6. Elliott C, Belachew S, Wolinsky JS, et al. Chronic white matter lesion activity predicts clinical progression in primary progressive multiple sclerosis. Brain. 2019;142:2787–2799.

Figures

Fig 1. A. The software permits navigation of images by exam date and MRI sequence using single click operations, permitting fast and accurate lesion evaluation. B. The software also permits lesion-annotation using single-click operation, with automatic lesion localization and single click correction, if necessary. C. Lesion locking permits fixation of a lesion with cross lines, and fast evaluation in all three plans using single click operations.

Fig 2. A. Average Reading time and standard deviation for both readers per case. B. Significantly more news lesions were detected using the Jazz software (average of both readers) compared to the standard report. C. No slowly expending lesions were described in the standard reports, while a significant number of slowly expending lesions were described by both readers using the jazz software.

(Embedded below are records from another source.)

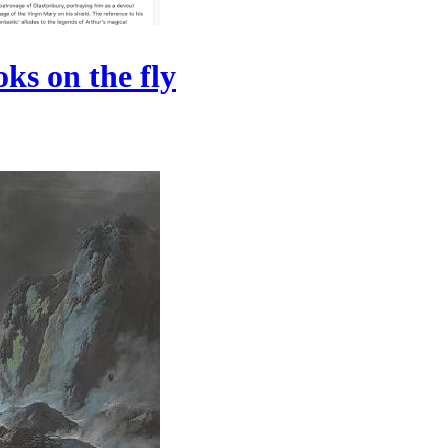
ks on the fly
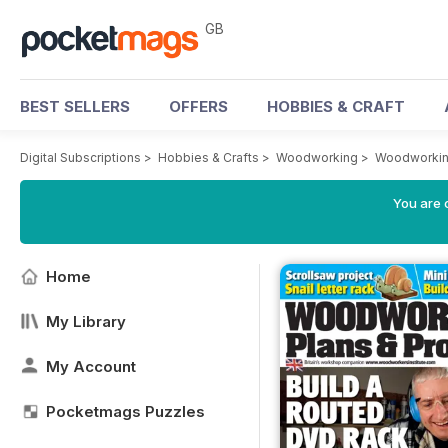
GB
BEST SELLERS
OFFERS
HOBBIES & CRAFT
Digital Subscriptions
>
Hobbies & Crafts
>
Woodworking
>
Woodworkin
You are 
Home
My Library
My Account
Pocketmags Puzzles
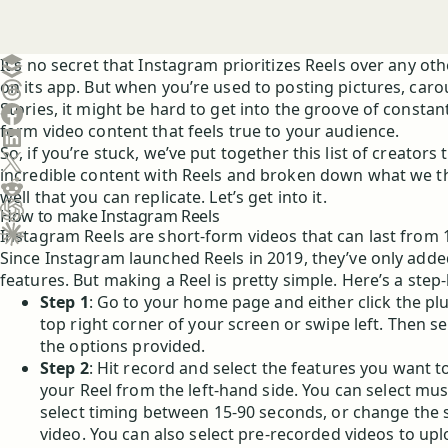
Create a post in Buffer
It’s no secret that Instagram prioritizes Reels over any ot
on its app. But when you’re used to posting pictures, caro
Share on Threads
Stories, it might be hard to get into the groove of constant
Share on Facebook
form video content that feels true to your audience.
Share on LinkedIn
So, if you’re stuck, we’ve put together this list of creators 
Share on X (Twitter)
incredible content with Reels and broken down what we th
Share on Reddit
well that you can replicate. Let’s get into it.
How to make Instagram Reels
Ask ChatGPT about this content
Instagram Reels are short-form videos that can last from 
Ask Claude about this content
Since Instagram launched Reels in 2019, they’ve only ad
features. But making a Reel is pretty simple. Here’s a step
Step 1
: Go to your home page and either click the pl
top right corner of your screen or swipe left. Then se
the options provided.
Step 2
: Hit record and select the features you want t
your Reel from the left-hand side. You can select music
select timing between 15-90 seconds, or change the 
video. You can also select pre-recorded videos to upl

Fig 3. Missed new lesions (arrows) on the standard report, but described by both readers with the Jazz Software

Fig 4. Example of multiple slowly expending lesions, not described in the standard report but described with the Jazz software. Slowly expending lesions are difficult to detect, because each lesion is only minimally different from the previous exam. Slowly evolving lesions are easier to detect using the dedicated Jazz software, because the user can switch between current and previous exam with a single click, which permits comparison of the lesion without eye movements.